“Hot off the phone lines,” it started. “They are currently 132 miles north of Jacksonville now – as of 4:30 p.m.”
Sent out to a network of her friends, supporters and colleagues, Cathy Haynes’ email not only captured the growing anticipation being felt by the crowd at the Armed Forces Reserve Center, but it also helped build it up.
“There was a cell phone that was on the bus,” Haynes said. “A Marine command was following their progress. The person with the cell phone was instructed to notify the command when they crossed the state line from Georgia, and when they crossed the I-4/Daytona intersection, and so on. It was reality — they were on their way home.”
What everyone was waiting for was two buses transporting 50 Marine reservists who had flown in on Thursday to Marine Corps Base Camp Lejeune from Afghanistan. They had served for 10 months and now were on their way to Central Florida. They arrived at the Armed Forces Reserve Center near Orlando International Airport late last night, setting up a scene that Haynes described as being absolutely electric.
“I didn’t know any of these warriors on the bus, but vicariously I felt they were all my family because of all the family waiting there for their warriors,” she said. “Also, I know there were some of these young Marines whose families could not be there, so I wanted to find them and be their family, and tuck them under my wing and thank them for serving us. It’s awful to be left out and feel lonesome in a crowd.
“But as soon as the flashing lights from the Orange County Sheriff’s Office cars turned the corner, it was pandemonium, it was electric,” she added. “So many of these folks had waited for their sons and husbands and brothers to come home. It was wonderful. It sent shivers down your spine.”
Haynes, who lives in Orlando, helped put together the homecoming and has been involved for several years in numerous veteran and military organizations, as well as being a member of the Blue Star Mothers.
“My only child, my son, is in the Navy and I’ve always felt a patriotic edge and a patriotic facet with my life,” Haynes said. “With my family history, probably every generation going back to the American Revolution has served our country in some way, mostly in the military, so I have that patriotic blood.

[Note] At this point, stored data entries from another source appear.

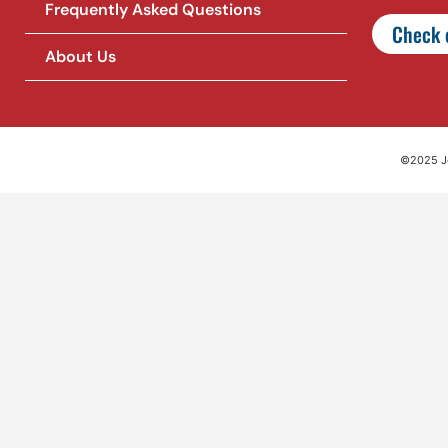
Frequently Asked Questions
Check o
About Us
©2025 Jet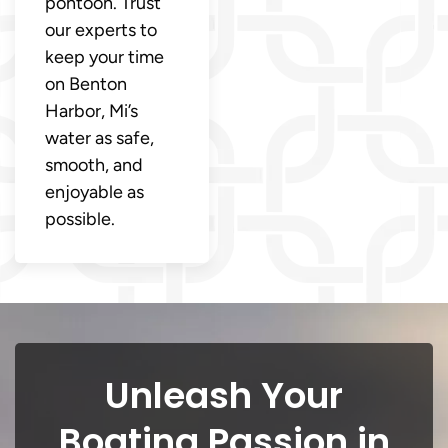
pontoon. Trust
our experts to
keep your time
on Benton
Harbor, Mi’s
water as safe,
smooth, and
enjoyable as
possible.
Unleash Your
Boating Passion in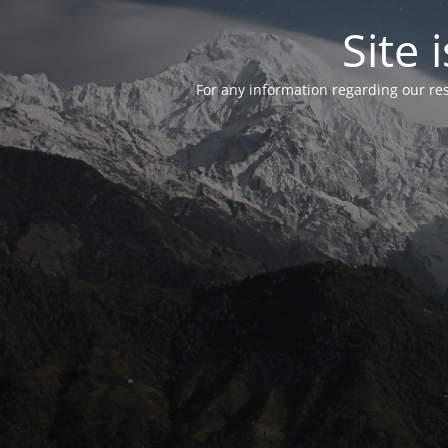
Site
For any information regarding our re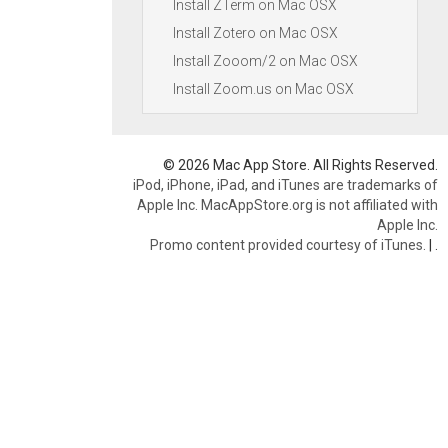
Install ZTerm on Mac OSX
Install Zotero on Mac OSX
Install Zooom/2 on Mac OSX
Install Zoom.us on Mac OSX
© 2026 Mac App Store. All Rights Reserved.
iPod, iPhone, iPad, and iTunes are trademarks of
Apple Inc. MacAppStore.org is not affiliated with
Apple Inc.
Promo content provided courtesy of iTunes.
|
.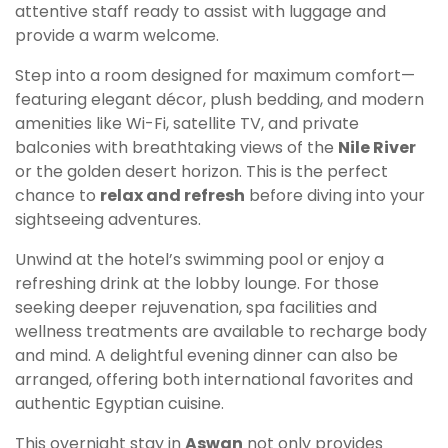
attentive staff ready to assist with luggage and
provide a warm welcome.
Step into a room designed for maximum comfort—
featuring elegant décor, plush bedding, and modern
amenities like Wi-Fi, satellite TV, and private
balconies with breathtaking views of the
Nile River
or the golden desert horizon. This is the perfect
chance to
relax and refresh
before diving into your
sightseeing adventures.
Unwind at the hotel’s swimming pool or enjoy a
refreshing drink at the lobby lounge. For those
seeking deeper rejuvenation, spa facilities and
wellness treatments are available to recharge body
and mind. A delightful evening dinner can also be
arranged, offering both international favorites and
authentic Egyptian cuisine.
This overnight stay in
Aswan
not only provides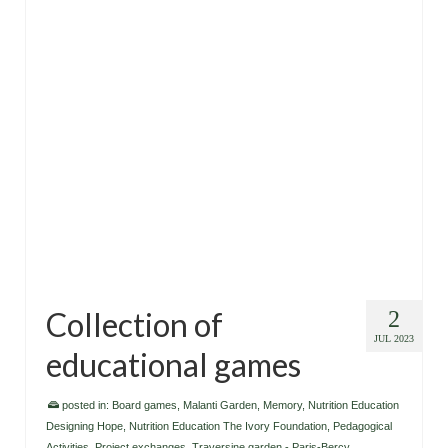
Collection of
2
JUL 2023
educational games
posted in:
Board games
,
Malanti Garden
,
Memory
,
Nutrition Education
Designing Hope
,
Nutrition Education The Ivory Foundation
,
Pedagogical
Activities
,
Project exchanges
,
Traversine garden - Paris-Bercy
,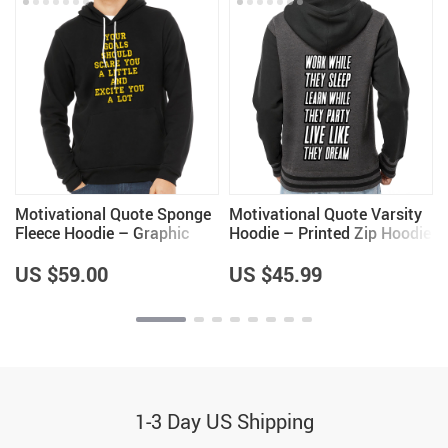
Motivational Quote Sponge
Motivational Quote Varsity
Fleece Hoodie – Graphic
Hoodie – Printed Zip Hoodie
Hoodie – Cool Design
– Cool Saying Hooded
Hooded Sweatshirt
Sweatshirt
US $59.00
US $45.99
1-3 Day US Shipping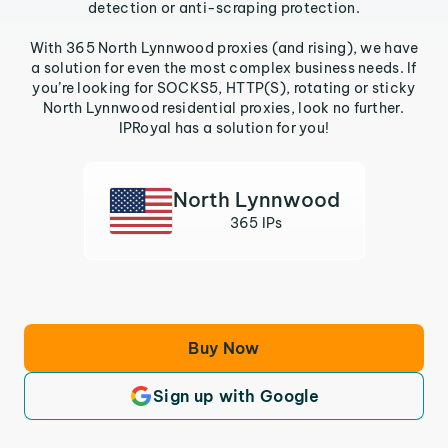
detection or anti-scraping protection.
With 365 North Lynnwood proxies (and rising), we have
a solution for even the most complex business needs. If
you’re looking for SOCKS5, HTTP(S), rotating or sticky
North Lynnwood residential proxies, look no further.
IPRoyal has a solution for you!
North Lynnwood
365 IPs
Buy Now
Sign up with Google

Instead of bleeding red blood, it would be red, white and blue.”
One of her top goals recently has been to find a way to notify families when members of the Armed Services are headed back to this city.
“I was out at the Reserve Center a week and a half ago, and I have some Army Reserve contacts out there and some Navy Reserve contacts, but I did not have any for the Marines, so I went up to them and introduced myself to make sure they get included in my notifications to the community,” Haynes said. “And they mentioned they had a group coming back at the end of the month, and I said I’d love to find out when that would be, because if you’d like a domino effect back home, I have a network of people to contact.”
And contact them she did, sending out email blasts about the upcoming return. When the date got finalized, her email included this piece of advice: “Bring plenty of hugs, tissues, flags/signs/cookies/etc.”
“There are so many people that want to get involved, but the gaps in the network makes it difficult,” she said.
That’s why she made this return a great test case for getting out the word, even on very short notice, about the soldiers coming home.
When she learned about it, “I send notices to their family and friends to get out the word. I know there are a lot of people who would love to get involved in something like this. It was incredibly short notice for a lot of people to be able to participate, but the goal is to be able to get a little more head notice and let folks know, so they’ve got a choice to participate or not participate.”
The huge turnout and heartfelt welcome that the soldiers got was probably a solid boost to their morale, knowing the people back home love and support them so much, Haynes said.
“I can only hope that theirs was a sigh of relief, that in reality that they were home,” she said. “I don’t think that they had expected anything like the turnout that there was in the community with such short notice. They were choked up. Some of them just clung to people and hugged them. They were grinning from ear to ear to be told by people they don’t even know, ‘Thank you for serving, thank you for being a Marine.”